To ask a more pointed question, why does tier 1 even exist? Can all apps not just be tier 2? Why do vendors need to be the ones to raise a ticket with a dozen detailed data fields to justify why they need to keep their apps working? If Atlassian insists on having a tier 1 and a tier 2, why can Atlassian not just transition apps for us automatically (or at least alert us) before they start breaking? Can this not be part of the MVP? Requiring vendors to take proactive actions based on response headers is literally impossible for Runs on Atlassian apps. It seems like Atlassian is saying that vendors now have to manually log into a dashboard and monitor some metric on a periodic basis just to ensure that their app is not inadvertently taken out of service?
Vendors are paying Atlassian millions in revenue share in order to work with its products. We all pay the same percentage. It does not seem objectively fair that some apps get X calls to APIs, whereas other apps get 5000X calls.
Looking at the questions in the “apply for tier 2” support ticket, it seems that Atlassian wants to curtail misuse and sloppy API calls.
To handle high API usage transparently and fairly, there is also the nuclear option: charge vendors for API usage.
You can do this fairly by reducing the existing Marketplace cut in order to end up net-neutral in revenue for Atlassian (where the aggregate new_vendor_share_dollars + api_usage_dollars = old_vendor_share_dollars). Customers and apps who make more calls will be billed more, and those who have lower demands will be billed less. You can then presumably dispense with most arbitrary API cutoffs and tiers, except whatever burst limits you need in order to keep your infrastructure healthy.

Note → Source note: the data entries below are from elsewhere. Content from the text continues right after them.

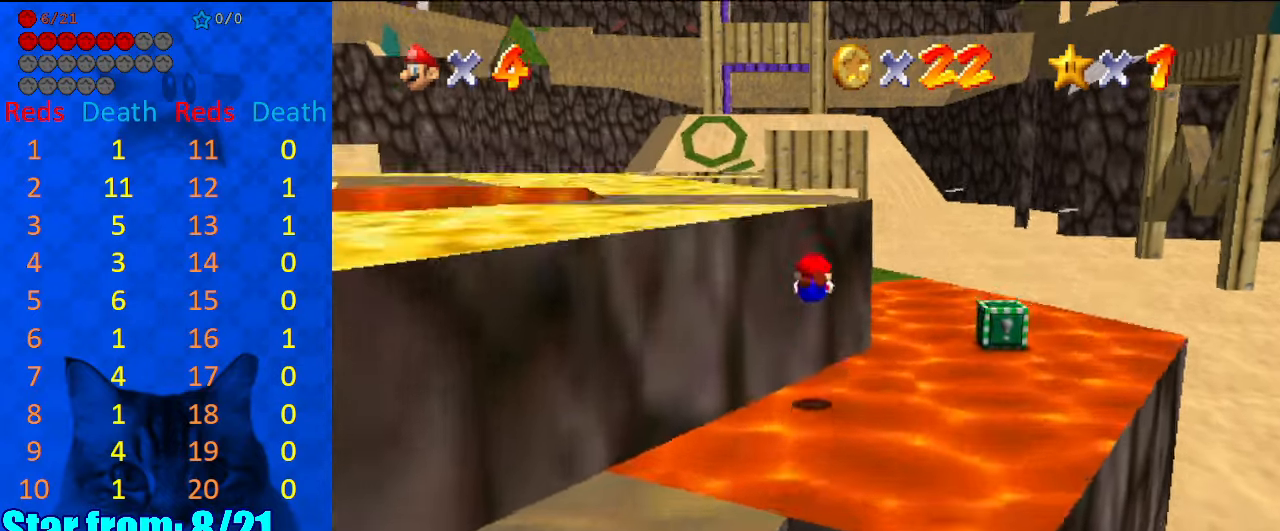
{"keys": ["up"], "events": []}
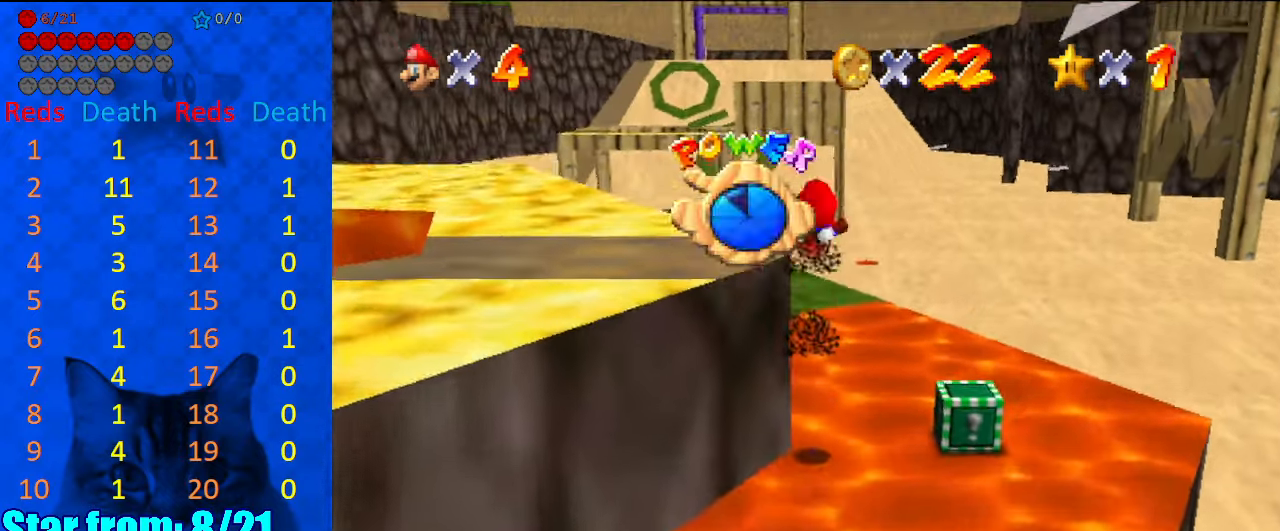
{"keys": ["up"], "events": []}
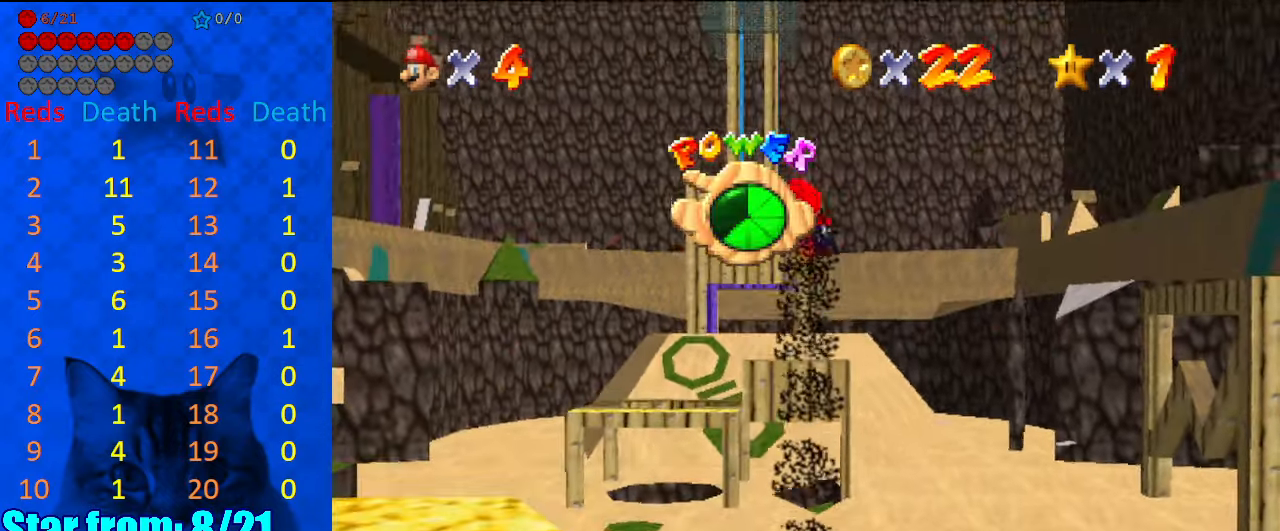
{"keys": ["d", "up"], "events": [[367, "d", "down"]]}
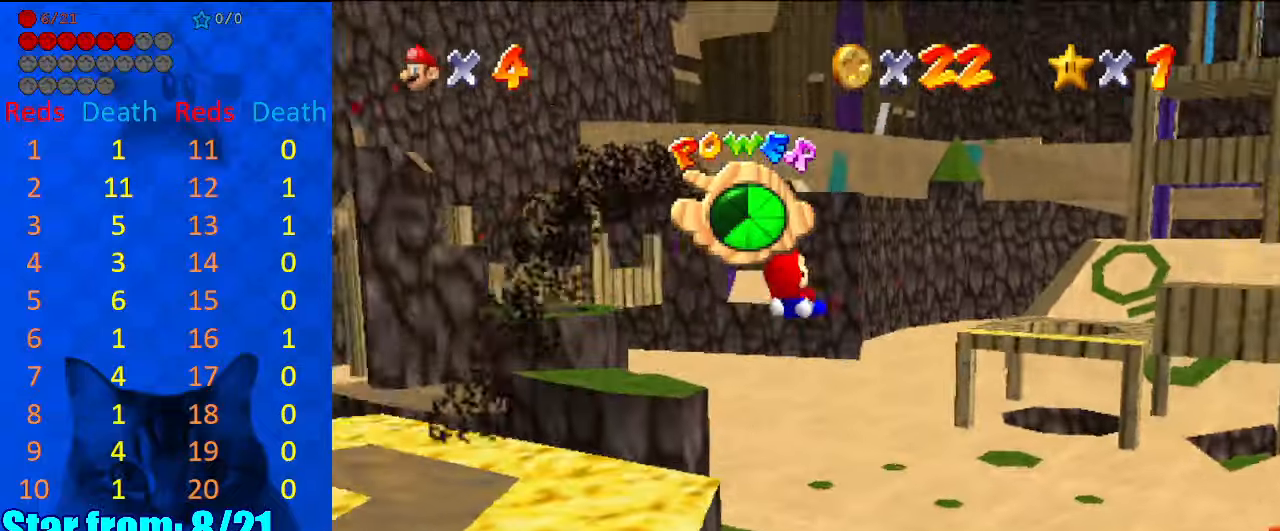
{"keys": ["up"], "events": [[67, "d", "up"]]}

This would still need a few safety controls (allow vendors to specify their own per-tenant and global limits, with both warning and hard cutoff thresholds) in order to provide cost control and visibility, but it is at least transparent, it does not arbitrarily create app failures, and it puts control in the hands of app vendors. There will be winners and losers, but I would say that this is arguably fair for everyone, and it drives down Atlassian infrastructure costs (because vendors are directly incentivized to optimize their API calls).